VBE moniert: Die Hauptschüler werden gar nicht gefragt
Über die Hauptschule wird schon eine Weile wie über eine Krankheit debattiert, die man möglichst schnell loswerden möchte. Wie sich die "betroffenen" Schüler dabei fühlen, werde viel zu wenig berücksichtigt, moniert der Verband Bildung und Erziehung (VBE) Baden-Württemberg. Es wäre sicher nicht verkehrt, die Hauptschüler mit in die Diskussion über die Zukunft der Schularten einzubinden. Manchem Hauptschüler würde es nämlich durchaus Kopfschmerzen bereiten, mit Realschülern in den Wettbewerb um bessere Noten einsteigen zu müssen. Hauptschüler, die sich bisher von ihren Lehrern angenommen, gefördert und gut begleitet fühlen, leiden vor allem unter dem schlechten Ruf dieser gern geschmähten Schulart.
26.02.2008 Pressemeldung Verband Bildung und Erziehung, Landesverband Baden-WürttembergDie Abschaffung des dreigliedrigen Schulsystems wird in Baden-Württemberg nicht generell und nicht von allen gefordert, auch wenn es in den Medien oft so rüber kommt. Unter den "rebellischen Schulleitern" aus Oberschwaben sind keine Gymnasial- oder Realschulrektoren, die die Dreigliedrigkeit in der Regel mit Zähnen und Klauen verteidigen. Viel zu sehr spielen bei der Strukturdebatte Ideologien, Ängste und handfeste Eigeninteressen eine tragende Rolle. Tief lässt die Aussage eines Realschulvertreters zur der jetzt bei Modellschulen möglichen Kooperation von Haupt- und Realschule blicken: "Wenn man einen Kranken zu einem Gesunden ins Bett legt, wird der Kranke nicht gesund…"
Viele äußern sich zur Schulstruktur, die betroffenen Hauptschüler sind jedoch noch gar nicht gefragt worden. Hauptschüler sind weder fauler noch frecher als die Schüler anderer Schularten, müssen aber um ihre gesellschaftliche Anerkennung und um eine Lehrstelle deutlich mehr ringen als Realschüler und Gymnasiasten.
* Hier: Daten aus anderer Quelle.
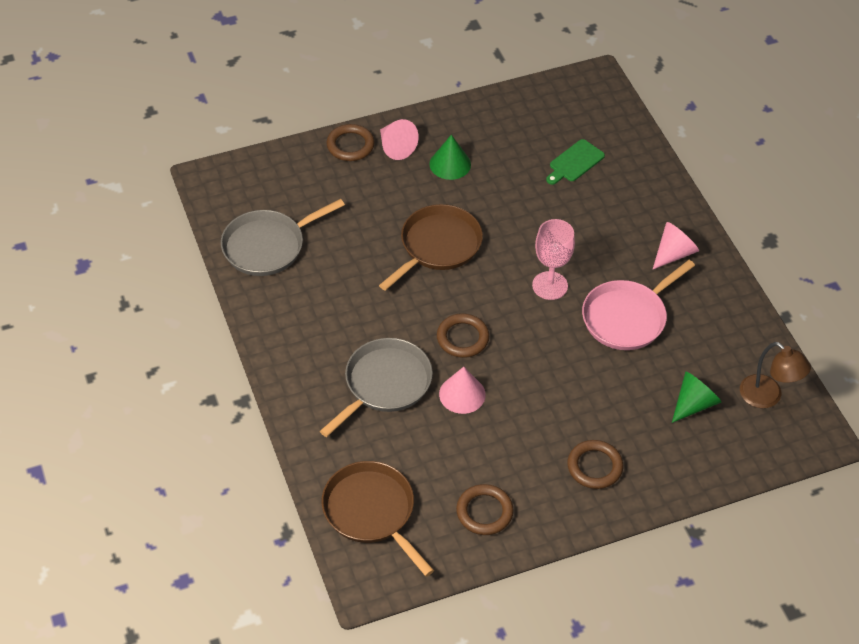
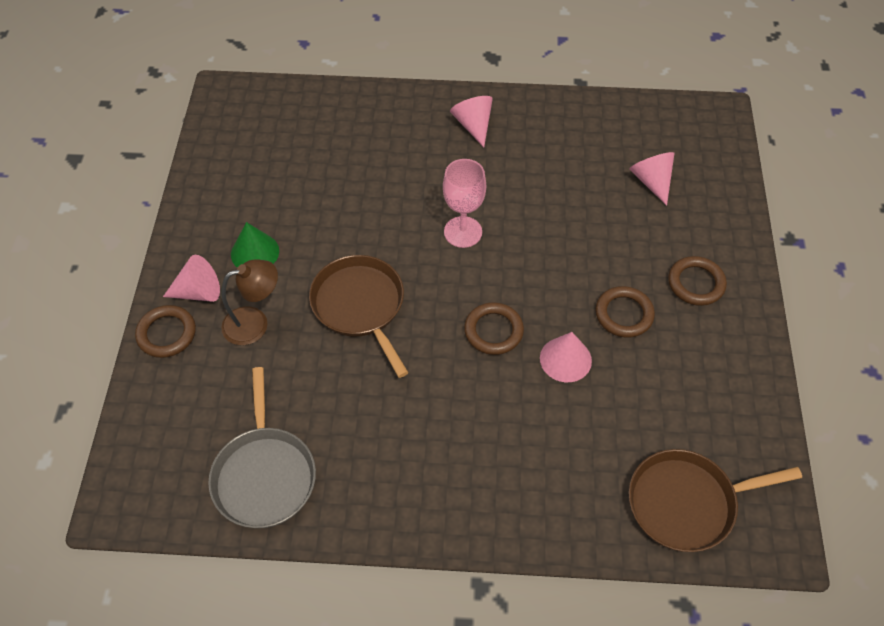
camera: 65 degrees left, 5 degrees up
(385, 384) = (522, 426): grey pan -> none
(484, 512) = (720, 396): brown ring -> brown ring (624, 314)
(575, 162) = (319, 151): green cutting board -> none
(627, 317) = (531, 189): pink pan -> none
(694, 404) = (651, 181): green cone -> pink cone
(767, 397) = (664, 129): brown lamp -> brown lamp (255, 323)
Hauptschüler möchten gleichfalls stolz auf ihre Schulart sein können, fühlen sich jedoch häufig diskriminiert. Wäre die Hauptschule eine echte Angebotsschule mit kleineren Klassen, attraktiven und interessanten Unterrichtsfächern sowie mit einer guten Perspektive für die Berufswahl müsste sie nicht so ums Überleben kämpfen. Auch die aktuellen Hauptschultage können diese Schulart nicht auf Platz eins der Beliebtheitsskala befördern, obwohl in allen Veranstaltungen vermittelt wird, welch gute Arbeit an den Hauptschulen geleistet wird.